Activity
Answer these questions about the electrochemistry passage below.
1. What two inert electrolytes does the passage name as examples for a salt bridge?
2. In the copper and silver cell, which electrode acts as the cathode?
3. What is the platinum electrode of the standard hydrogen electrode coated with?

Reading passage

*** Begin section ***

A salt bridge is a U-shaped device containing concentrated solution of an inert electrolyte like KCl, KNO3, etc.or a solidified solution of those electrolytes in agar-agar solution and gelatin. It connects the oxidation and reduction half-cells of a galvanic cell. The inert electrolytes present do not take part in redox reaction of the cell and dont react with the electrolyte that has been used.
As electrons leave one half of a galvanic cell and flow to the other, a difference in charge is built up. If no salt bridge were used, this increasing charge difference would eventually prevent further flow of electrons. The salt bridge solves these problems. It has two main functions:
1. To allow the flow of ions from one solution to another without mixing of the two solutions and completing the electrical circuit.
2. To maintain the electical neutrality of the solutions in the two half cells.
In cell reaction :
Cu(s) +2Ag+(aq) ---->Cu2+(aq) +2Ag(s)
Half cell reaction
Cathode (reduction ):
2Ag+(aq) +2e- -----> 2Ag(s)
Anode (oxidation)
Cu(s) -----> Cu2+(aq) +2e-
In overall reaction of the cell, silver electrode act as cathode and copper electrode act as anode.
The electrode potential measures the tendency of electrons to flow away from or towards a redox equilibrium. They are always measuredwith respect to the standard hydrogen electrode (which is assigned a value of zero volts).
A half-cell called standard hydrogen electrode
represented by Pt(s)l H2(g)lH+(aq), is assigned
a zero potential at all temperatures corresponding to the reaction;
H+ (aq) + e- ---->1/2H2(g)
The standard hydrogen electrode consists of a platinum electrode coated with platinum black. The electrode is dipped in an acidic solution and pure hydrogen gas is bubbled through it.
A galvanic cell (left) transforms the energy released by a spontaneous redox reaction into electrical energy that can be used to perform work. The oxidative and reductive half-reactions usually occur in separate compartments that are connected by an external electrical circuit.
Oxidation half reaction:
Y ----> Y+ +e-
Reduction half reaction:
Z + e- ----> Z-
overall cell reaction
Y+Z ------> Y+ + Z- (G<0)
A second connection that allows ions to flow between the compartments (shown here as a vertical dashed line to represent a porous barrier) is necessary to maintain electrical neutrality. The potential difference between the electrodes (voltage) causes electrons to flow from the reductant to the oxidant through the external circuit, generating an electric current.

*** End section ***

The data
*** Begin section ***

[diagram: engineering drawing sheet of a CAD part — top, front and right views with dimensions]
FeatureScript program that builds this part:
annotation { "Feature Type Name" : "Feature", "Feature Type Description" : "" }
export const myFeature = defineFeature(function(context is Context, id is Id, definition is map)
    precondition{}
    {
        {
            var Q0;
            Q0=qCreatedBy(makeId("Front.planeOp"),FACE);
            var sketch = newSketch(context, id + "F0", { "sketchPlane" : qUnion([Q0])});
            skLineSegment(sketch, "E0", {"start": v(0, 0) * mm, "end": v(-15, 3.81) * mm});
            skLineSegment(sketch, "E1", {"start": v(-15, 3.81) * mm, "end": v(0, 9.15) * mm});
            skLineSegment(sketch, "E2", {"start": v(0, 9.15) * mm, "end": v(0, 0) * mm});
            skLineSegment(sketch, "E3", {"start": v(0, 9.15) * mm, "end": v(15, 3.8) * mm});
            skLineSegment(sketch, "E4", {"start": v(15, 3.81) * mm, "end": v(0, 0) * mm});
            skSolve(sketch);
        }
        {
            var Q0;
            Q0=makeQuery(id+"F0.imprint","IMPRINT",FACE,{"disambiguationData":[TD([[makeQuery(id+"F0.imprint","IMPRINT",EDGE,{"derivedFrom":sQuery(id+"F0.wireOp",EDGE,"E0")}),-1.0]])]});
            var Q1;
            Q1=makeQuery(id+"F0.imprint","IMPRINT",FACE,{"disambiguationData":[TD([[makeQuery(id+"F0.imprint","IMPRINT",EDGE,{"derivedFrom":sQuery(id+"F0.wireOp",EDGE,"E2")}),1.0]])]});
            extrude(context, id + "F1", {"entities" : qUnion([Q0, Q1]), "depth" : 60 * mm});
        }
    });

*** End section ***

Reply to the exercise
1. KCl and KNO3
2. The silver electrode
3. Platinum black